During the race, Kildee highlighted that this election was not only about the names on the ballots but about individual freedoms, or the possibility of losing them, such as with Proposal 3, which passed by a large margin of votes.
Junge, a former TV anchor, worked in external affairs for the U.S. Citizenship and Immigration Services in Washington D.C. for seven months. While not native to the area, Junge has some personal money, which helped him in the primary against a much more conservative opponent.
While the district has a 54% Democratic base, it’s been trending toward the Republicans due to Trump’s popularity.
To win the race, the Kildee campaign spent almost double what his opponent’s campaign did in advertising spending with $4.8 million to Junge’s $2.9 million. Both had nearly even support from the NRCC and DCCC at $1.796 million to $1.796 million, respectively.
Although Junge lost to now reelected Slotkin in 2020, he earned 53% of the vote in the 2022 primary.
However, this time around, he did not earn the coveted Trump endorsement.
10th U.S. House District
Meanwhile, James, the president of his family’s logistics business, is hoping to be heading to Washington D.C. as a member of Congress as opposed to a U.S. Senator.
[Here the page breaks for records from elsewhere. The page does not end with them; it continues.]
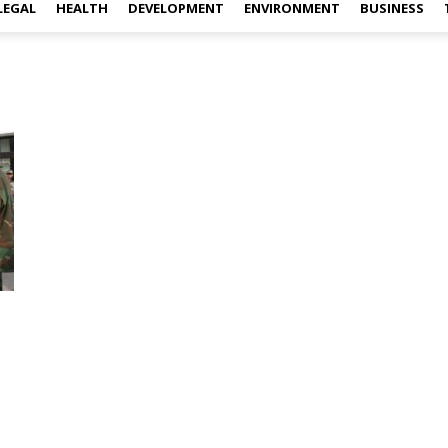
LEGAL
HEALTH
DEVELOPMENT
ENVIRONMENT
BUSINESS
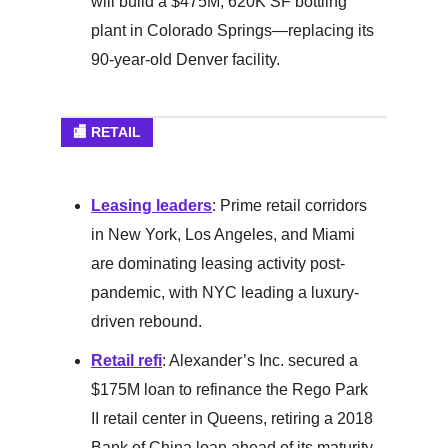
will build a $475M, 620K SF bottling
plant in Colorado Springs—replacing its
90-year-old Denver facility.
🏬 RETAIL
Leasing leaders
: Prime retail corridors
in New York, Los Angeles, and Miami
are dominating leasing activity post-
pandemic, with NYC leading a luxury-
driven rebound.
Retail refi
: Alexander’s Inc. secured a
$175M loan to refinance the Rego Park
II retail center in Queens, retiring a 2018
Bank of China loan ahead of its maturity.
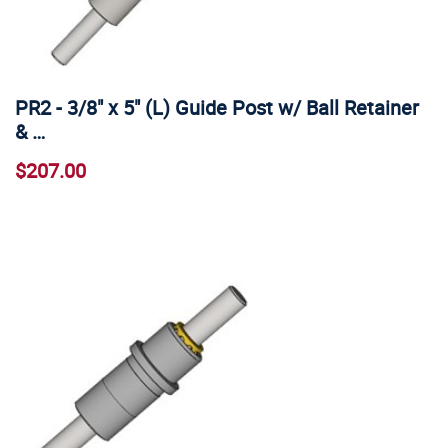
PR2 - 3/8" x 5" (L) Guide Post w/ Ball Retainer
& …
$207.00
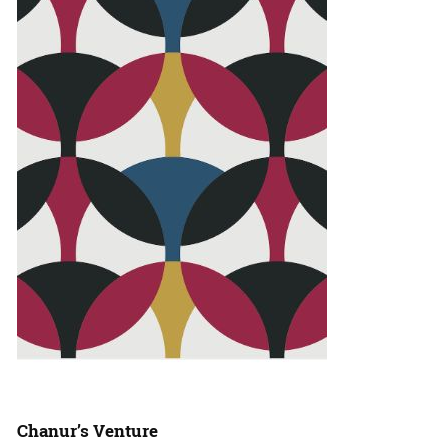
Chanur’s Venture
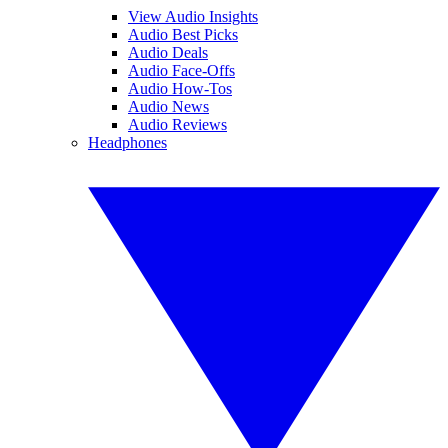
View Audio Insights
Audio Best Picks
Audio Deals
Audio Face-Offs
Audio How-Tos
Audio News
Audio Reviews
Headphones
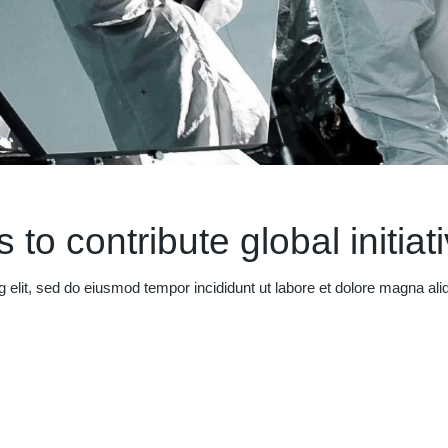
 to contribute global initiat
g elit, sed do eiusmod tempor incididunt ut labore et dolore magna al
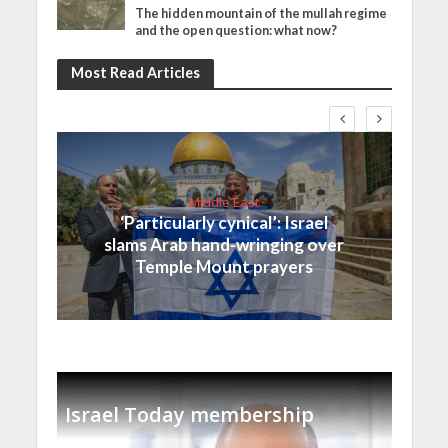
The hidden mountain of the mullah regime
and the open question: what now?
Most Read Articles
Middle East
‘Particularly cynical’: Israel
slams Arab hand-wringing over
Temple Mount prayers
Israel Today membership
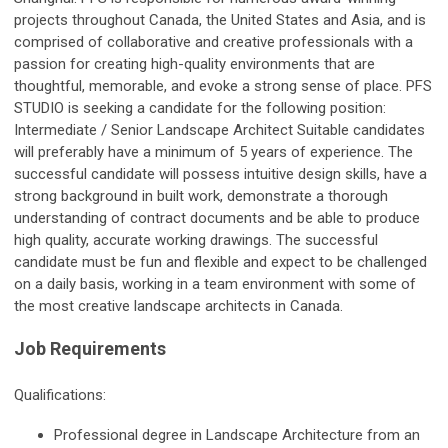
projects throughout Canada, the United States and Asia, and is
comprised of collaborative and creative professionals with a
passion for creating high-quality environments that are
thoughtful, memorable, and evoke a strong sense of place. PFS
STUDIO is seeking a candidate for the following position:
Intermediate / Senior Landscape Architect Suitable candidates
will preferably have a minimum of 5 years of experience. The
successful candidate will possess intuitive design skills, have a
strong background in built work, demonstrate a thorough
understanding of contract documents and be able to produce
high quality, accurate working drawings. The successful
candidate must be fun and flexible and expect to be challenged
on a daily basis, working in a team environment with some of
the most creative landscape architects in Canada.
Job Requirements
Qualifications:
Professional degree in Landscape Architecture from an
He was up on former Macomb County Judge Carl Marlinga, in a race in which the Democrats didn’t seriously compete. Marlinga emerged from a large Democratic primary field without the money James brought to the table.
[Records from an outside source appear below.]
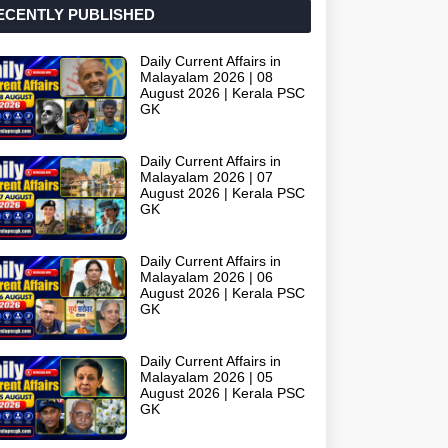
ECENTLY PUBLISHED
Daily Current Affairs in
Malayalam 2026 | 08
August 2026 | Kerala PSC
GK
Daily Current Affairs in
Malayalam 2026 | 07
August 2026 | Kerala PSC
GK
Daily Current Affairs in
Malayalam 2026 | 06
August 2026 | Kerala PSC
GK
Daily Current Affairs in
Malayalam 2026 | 05
August 2026 | Kerala PSC
GK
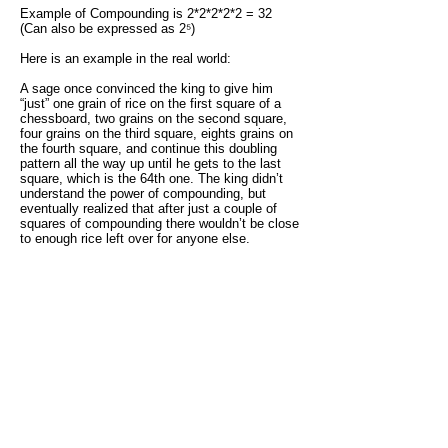
Example of Compounding is 2*2*2*2*2 = 32
(Can also be expressed as 2⁵)
Here is an example in the real world:
A sage once convinced the king to give him
“just” one grain of rice on the first square of a
chessboard, two grains on the second square,
four grains on the third square, eights grains on
the fourth square, and continue this doubling
pattern all the way up until he gets to the last
square, which is the 64th one. The king didn’t
understand the power of compounding, but
eventually realized that after just a couple of
squares of compounding there wouldn’t be close
to enough rice left over for anyone else.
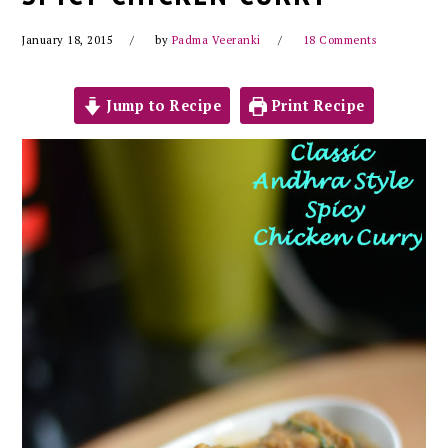
January 18, 2015
by
Padma Veeranki
18 Comments
Jump to Recipe
Print Recipe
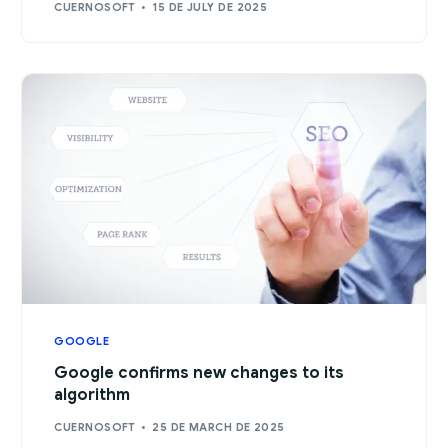
CUERNOSOFT
15 DE JULY DE 2025
GOOGLE
Google confirms new changes to its
algorithm
CUERNOSOFT
25 DE MARCH DE 2025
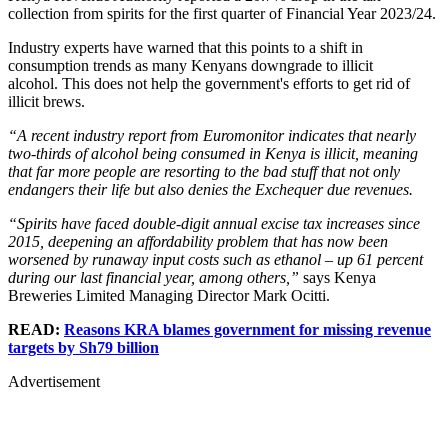
collection from spirits for the first quarter of Financial Year 2023/24.
Industry experts have warned that this points to a shift in
consumption trends as many Kenyans downgrade to illicit
alcohol. This does not help the government's efforts to get rid of
illicit brews.
“A recent industry report from Euromonitor indicates that nearly
two-thirds of alcohol being consumed in Kenya is illicit, meaning
that far more people are resorting to the bad stuff that not only
endangers their life but also denies the Exchequer due revenues.
“Spirits have faced double-digit annual excise tax increases since
2015, deepening an affordability problem that has now been
worsened by runaway input costs such as ethanol – up 61 percent
during our last financial year, among others,”
says Kenya
Breweries Limited Managing Director Mark Ocitti.
READ:
Reasons KRA blames government for missing revenue
targets by Sh79 billion
Advertisement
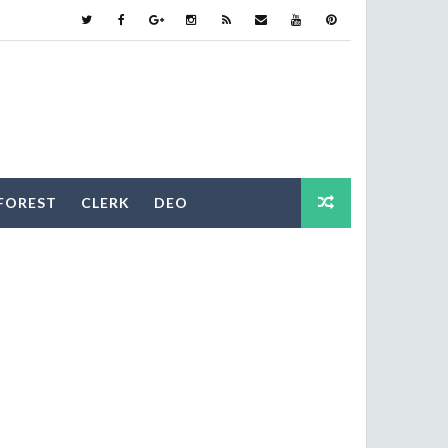
FOREST
CLERK
DEO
And although the district has 50/50 partisan base numbers, the Democrats opted to focus on their attention on saving a pair of incumbents as opposed to investing in a 75-year-old challenger.
The campaign of Republican hopeful James massively outspent his opponent by $2.4 million with the CLF chipping in another $1.6 million to pull off a win.
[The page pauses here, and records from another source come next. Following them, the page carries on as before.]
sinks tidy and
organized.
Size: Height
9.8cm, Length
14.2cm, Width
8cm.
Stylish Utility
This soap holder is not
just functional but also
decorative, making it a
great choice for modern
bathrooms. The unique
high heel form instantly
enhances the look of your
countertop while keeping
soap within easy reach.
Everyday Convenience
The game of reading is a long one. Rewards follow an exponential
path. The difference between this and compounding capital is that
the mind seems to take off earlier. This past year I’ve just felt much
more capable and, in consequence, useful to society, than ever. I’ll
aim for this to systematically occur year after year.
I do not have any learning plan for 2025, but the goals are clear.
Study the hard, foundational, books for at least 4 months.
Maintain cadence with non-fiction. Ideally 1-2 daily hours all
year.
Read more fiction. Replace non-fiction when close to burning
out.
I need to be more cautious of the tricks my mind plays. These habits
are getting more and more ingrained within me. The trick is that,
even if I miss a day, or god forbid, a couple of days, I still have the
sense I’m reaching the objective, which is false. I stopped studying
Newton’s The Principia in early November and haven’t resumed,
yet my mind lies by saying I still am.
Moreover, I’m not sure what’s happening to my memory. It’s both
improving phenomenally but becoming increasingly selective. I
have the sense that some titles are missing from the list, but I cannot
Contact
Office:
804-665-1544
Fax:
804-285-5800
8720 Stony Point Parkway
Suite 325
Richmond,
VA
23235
This was the third attempt by James to win a congressional seat. He lost to U.S. Sen. Debbie STABENOW (D) in 2018 and U.S. Sen. Gary Peters (D) in 2020 for a pair of U.S. Senate seats. His campaign’s influx of cash into advertising made a difference as did the lack of support by Dem groups, such as the DCCC, for Marlinga.
James and Marlinga stuck with party lines on abortion rights and gun control. Where they held similarities were on funding and support law enforcement.
President Joe Biden took the district by 13 percentage points over former President Donald Trump in 2020. However, that was in the old boundaries.
Redistricting brought in the solid Republican areas of Macomb County and switched the partisan lean of the district from Democrat to Republican, which further buttressed James’ campaign and hurt Marlinga’s.